Altmann studied the fine-tuning of that mother-infant weaning process with clever non-invasive methods including mathematical analysis at first, and increasingly sophisticated chemical analysis of the hormonal contents of baboon feces later, to create a picture of the stresses and compensations of different approaches to parenting. Low-ranking females are put upon by just about everybody, and their parenting tends to be of the more restrictive variety, keeping the infants constantly within arm’s length. High-ranking females, however, tend towards the laissez-faire, letting their offspring caper about with an almost reckless level of freedom, and children, by and large, seem to inherit the social rank of their parents, and to perpetuate their parenting style as well.

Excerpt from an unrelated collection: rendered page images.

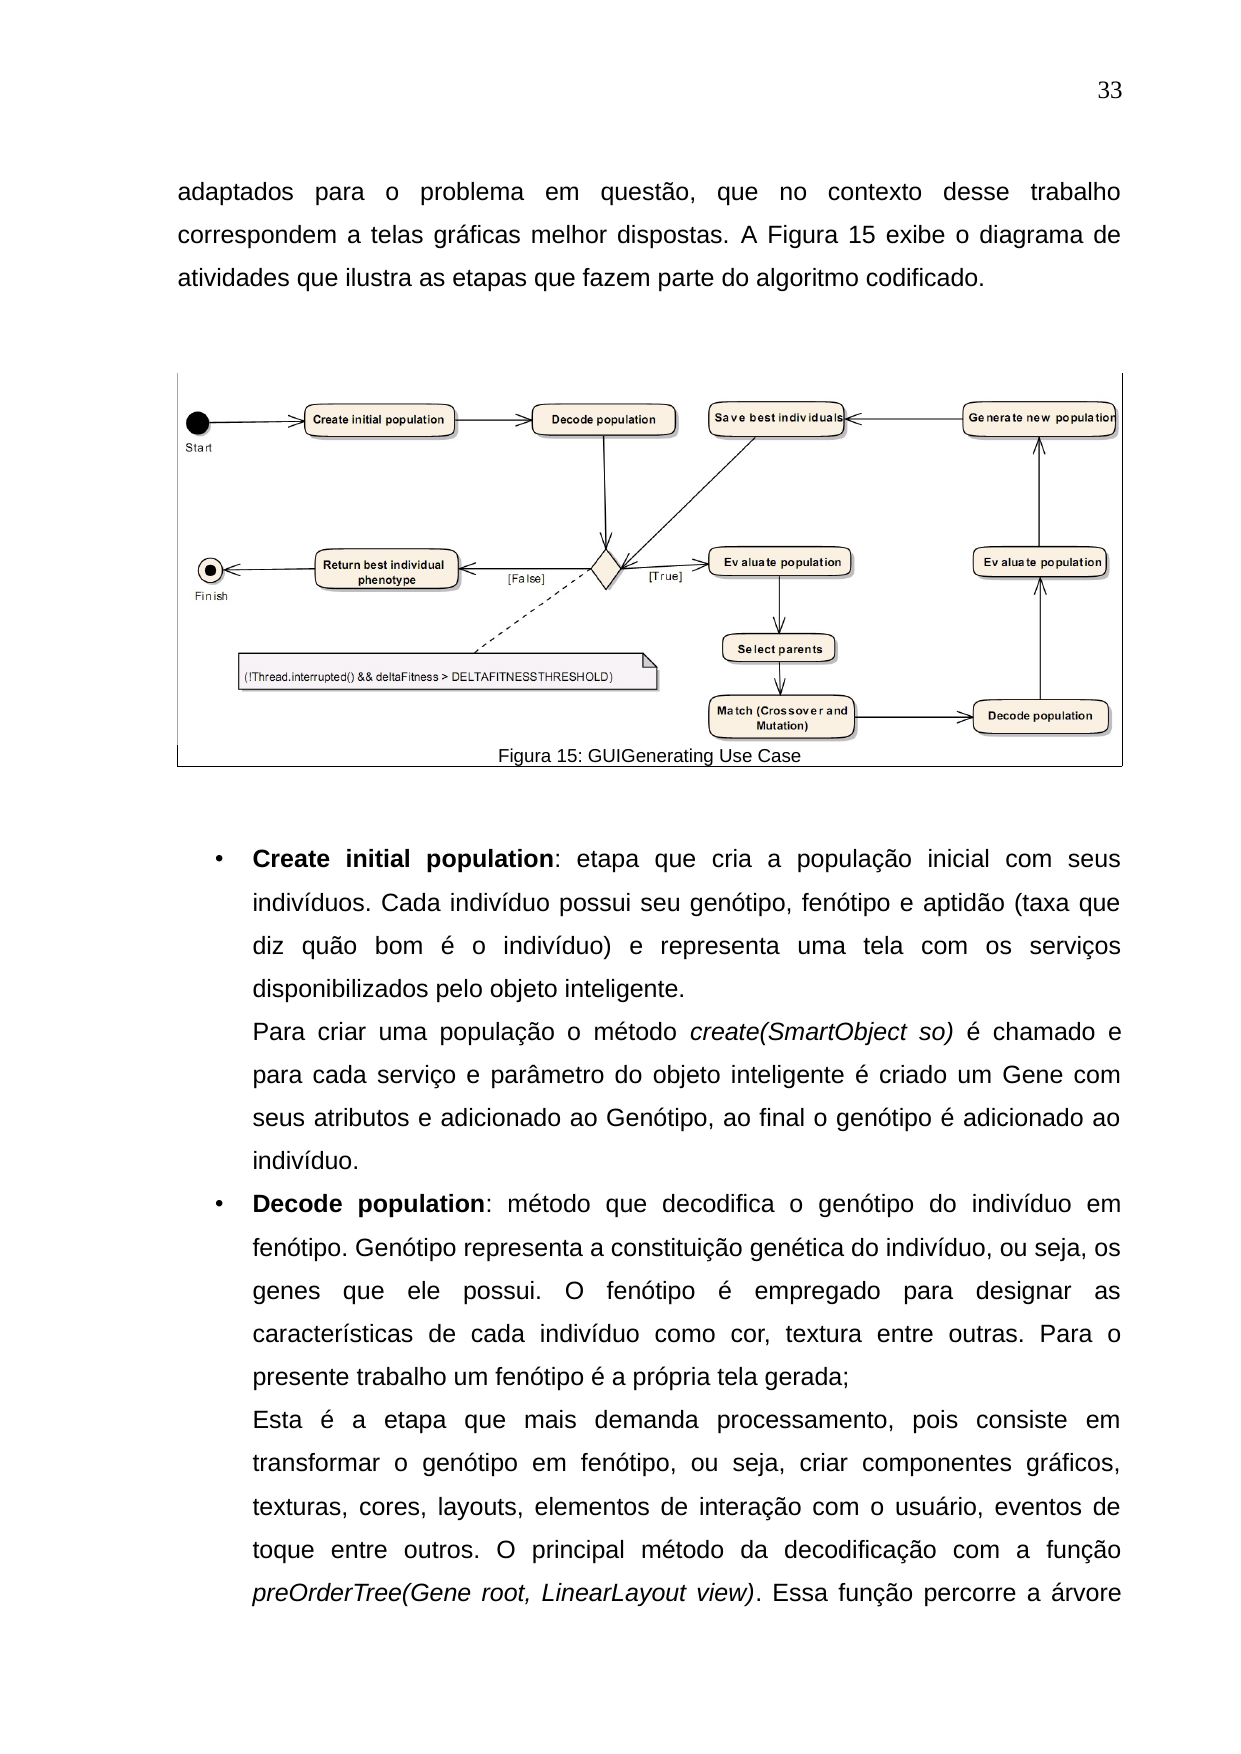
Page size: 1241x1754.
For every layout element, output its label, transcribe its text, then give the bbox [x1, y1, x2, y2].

list Create initial population: etapa que cria a população inicial com seus indivíduos. Cada indivíduo possui seu genótipo, fenótipo e aptidão (taxa que diz quão bom é o indivíduo) e representa uma tela com os serviços disponibilizados pelo objeto inteligente. [215, 844, 1122, 1003]
text Figura 15: GUIGenerating Use Case [178, 745, 1122, 766]
list Esta é a etapa que mais demanda processamento, pois consiste em transformar o genótipo em fenótipo, ou seja, criar componentes gráficos, texturas, cores, layouts, elementos de interação com o usuário, eventos de toque entre outros. O principal método da decodificação com a função preOrderTree(Gene root, LinearLayout view). Essa função percorre a árvore [215, 1405, 1122, 1606]
text adaptados para o problema em questão, que no contexto desse trabalho correspondem a telas gráficas melhor dispostas. A Figura 15 exibe o diagrama de atividades que ilustra as etapas que fazem parte do algoritmo codificado. [177, 177, 1122, 292]
list Decode population: método que decodifica o genótipo do indivíduo em fenótipo. Genótipo representa a constituição genética do indivíduo, ou seja, os genes que ele possui. O fenótipo é empregado para designar as características de cada indivíduo como cor, textura entre outras. Para o presente trabalho um fenótipo é a própria tela gerada; [215, 1189, 1122, 1391]
list Para criar uma população o método create(SmartObject so) é chamado e para cada serviço e parâmetro do objeto inteligente é criado um Gene com seus atributos e adicionado ao Genótipo, ao final o genótipo é adicionado ao indivíduo. [215, 1017, 1122, 1175]
picture [177, 373, 1122, 745]
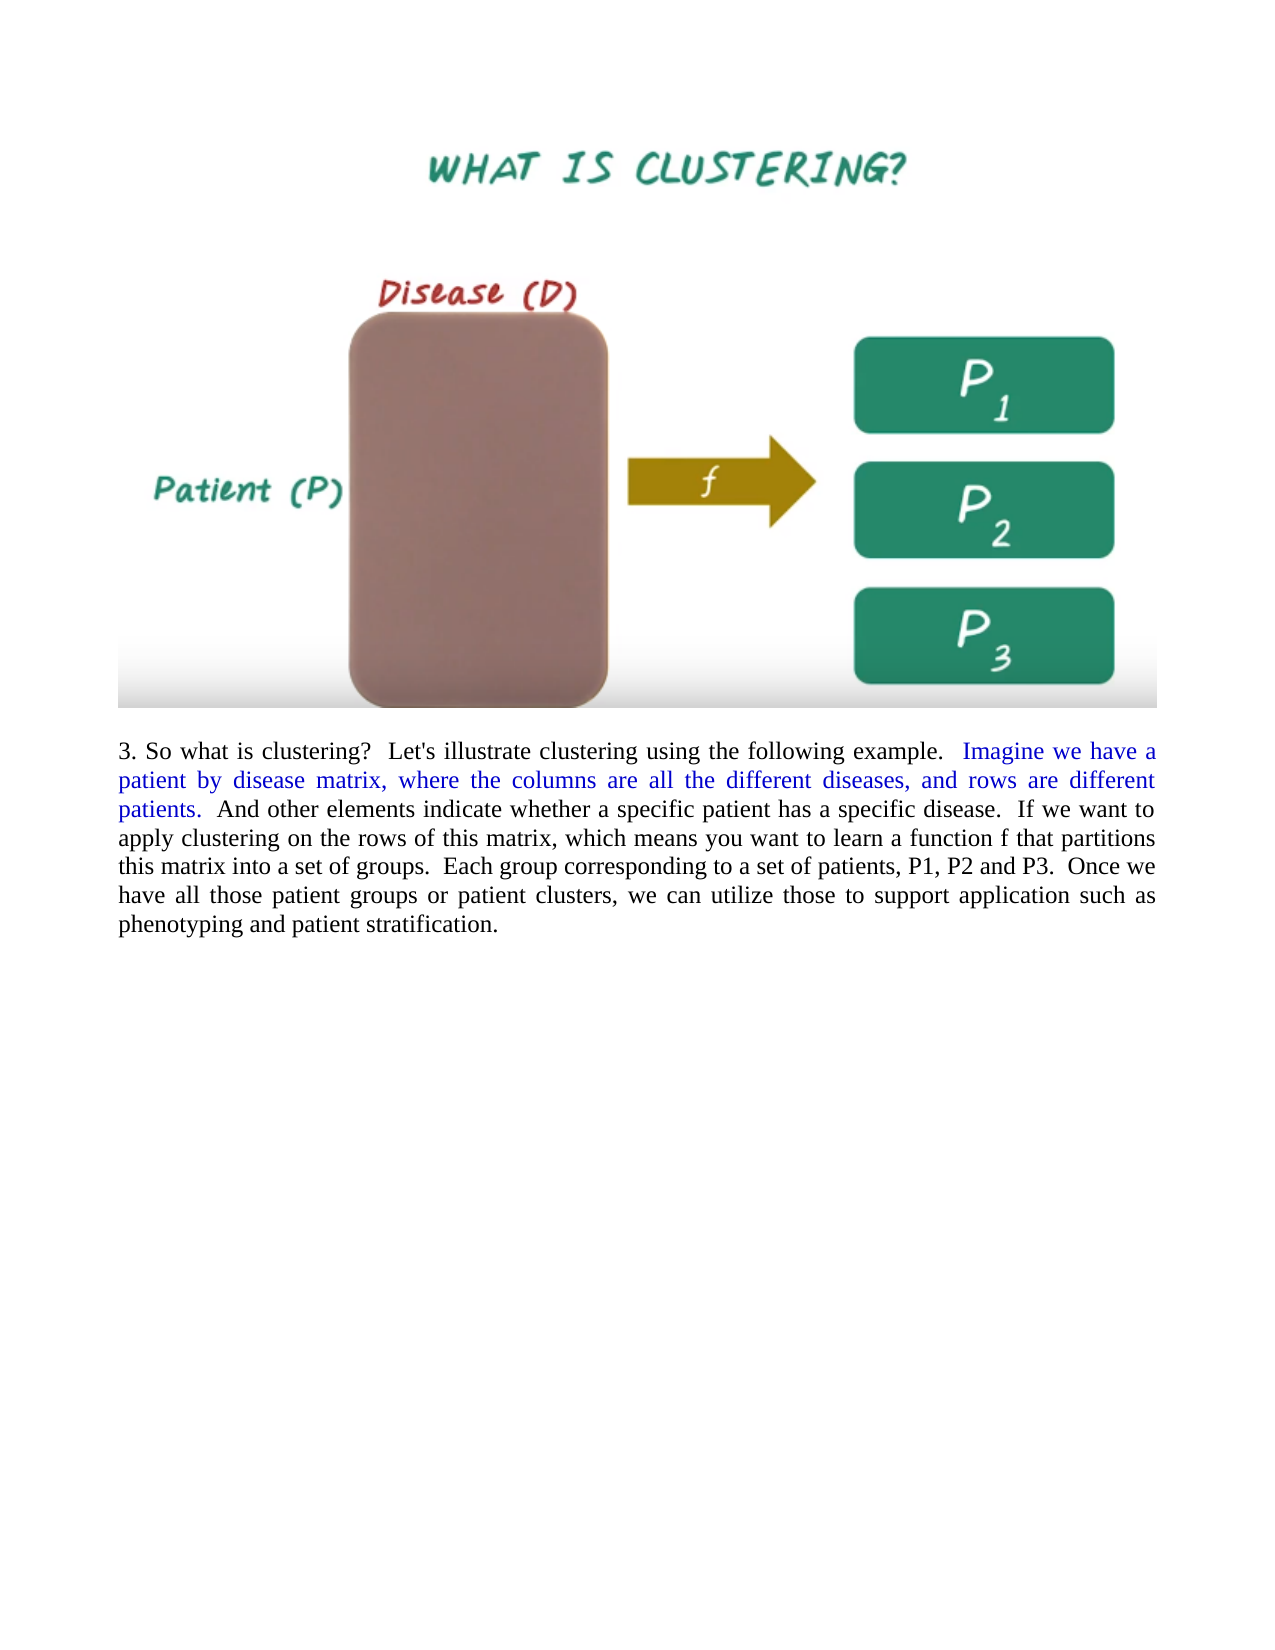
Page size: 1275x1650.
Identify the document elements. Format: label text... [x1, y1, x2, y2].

text 3. So what is clustering? Let's illustrate clustering using the following example. Imagine we have a patient by disease matrix, where the columns are all the different diseases, and rows are different patients. And other elements indicate whether a specific patient has a specific disease. If we want to apply clustering on the rows of this matrix, which means you want to learn a function f that partitions this matrix into a set of groups. Each group corresponding to a set of patients, P1, P2 and P3. Once we have all those patient groups or patient clusters, we can utilize those to support application such as phenotyping and patient stratification. [118, 736, 1157, 938]
picture [118, 146, 1157, 708]
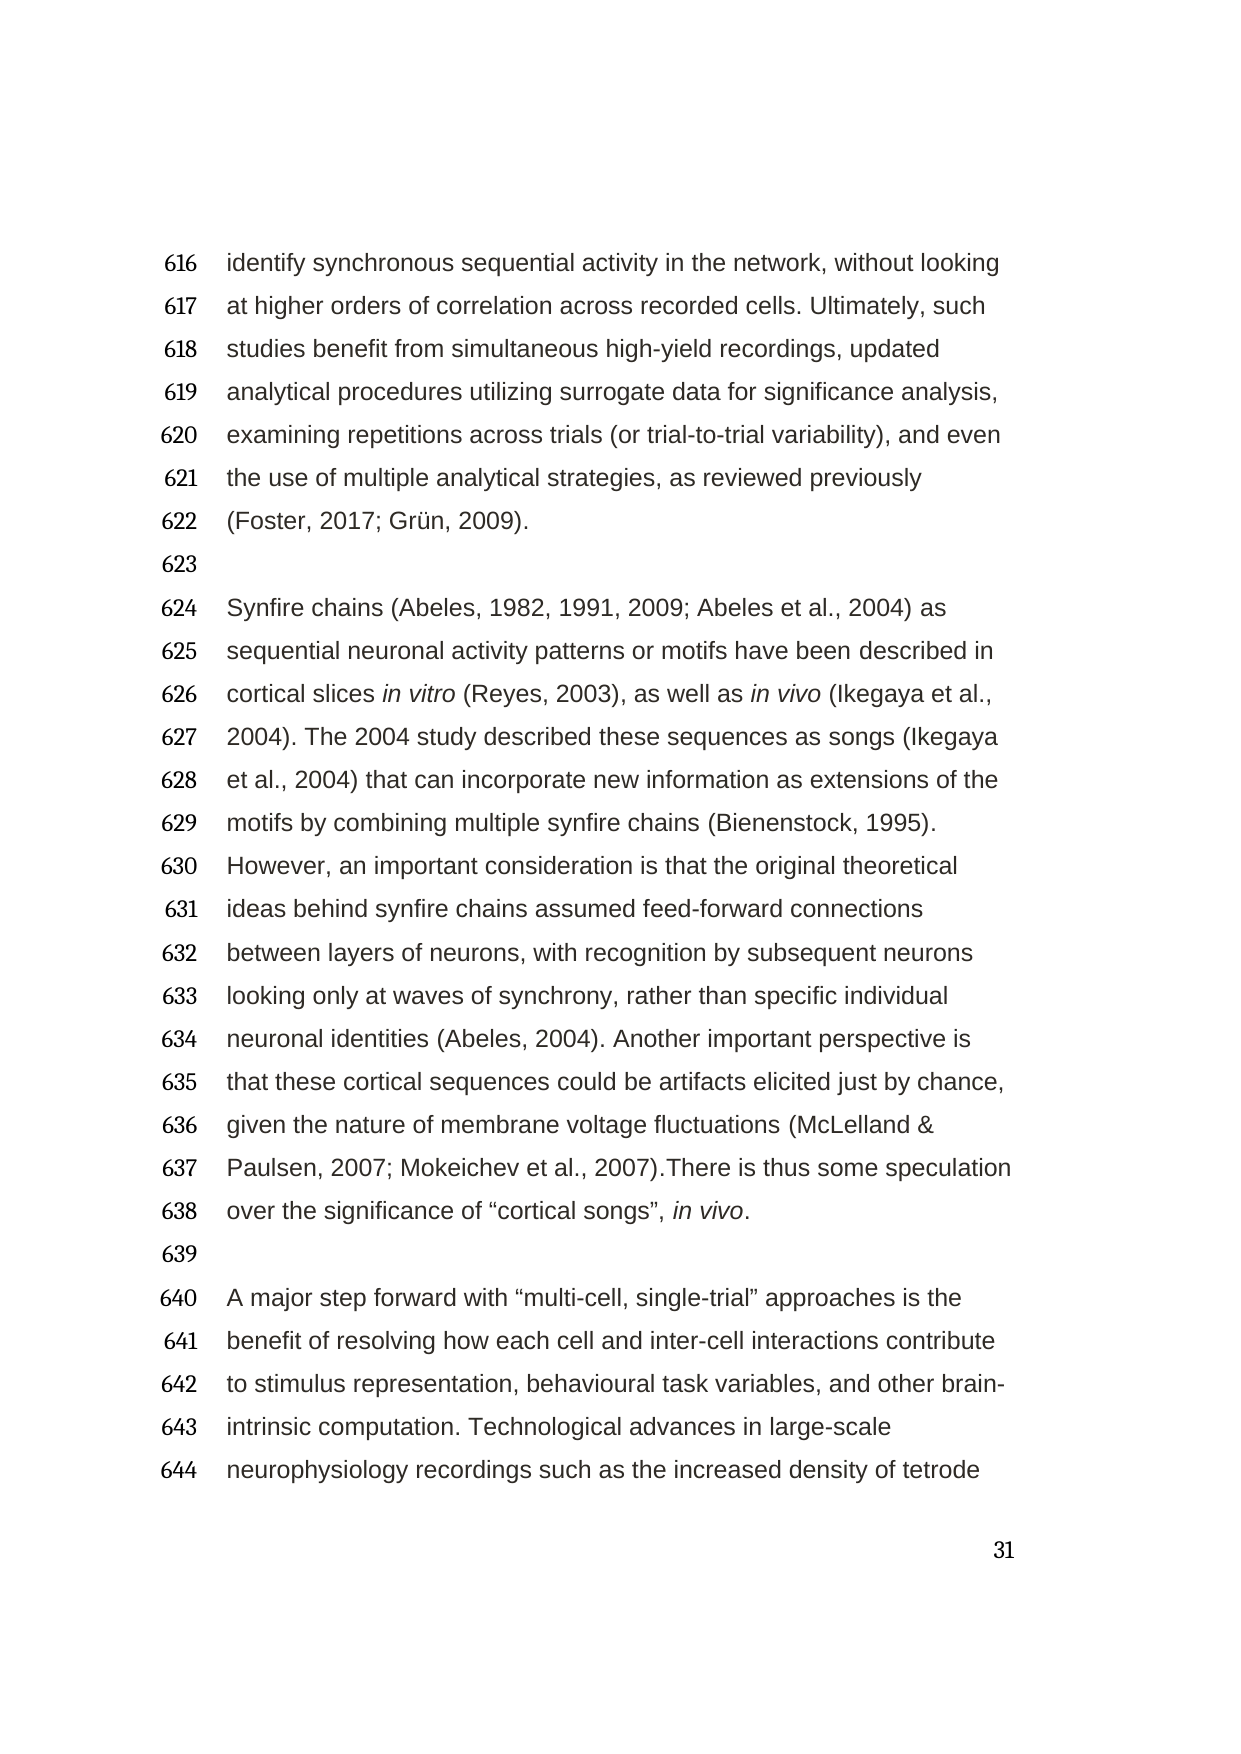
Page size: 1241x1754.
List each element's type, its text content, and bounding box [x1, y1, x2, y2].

We all become our parents, it seems.
Altmann’s work continued for four decades, peeling back the layers in the evolution of primate parenting strategies, and elucidating the fine balance of resource and time management required to survive using a K-type, few-offspring, long-immaturity approach to population management. Her marriage of math and behavior studies has proven a fruitful symbiosis, giving method to the latter and a foot on the ground to the former. Thanks to her professional rigor, we can profitably look with a sure gaze at the complicated world of the baboon, its social negotiations and micro-stresses, its massive demands and persistent quiet tragedies, and see the evolutionary precursors to many of our own curious foibles as parents and social actors.
There’s a bit of the baboon in the best of us.
* This is in no way a long standing saying.
FURTHER READING: Altmann’s Baboon Mothers and Infants is a classic. You need a bit of a tolerance for graphs and statistical procedure explanations, but it is not overwhelming by any means, and each section has a nice summary that you can skip to if you just want the meat of her observations. She also has a chapter in Parenting Across the Life Span: Biosocial Dimensions (1986) which summarizes her baboon work and the work of her colleagues who focus on other primates in getting to the bottom of how monkeys and apes split parenting duties between the genders, and how big a role time and resource management plays in parenting strategies. There is, lamentably, no dedicated book about Altmann’s life.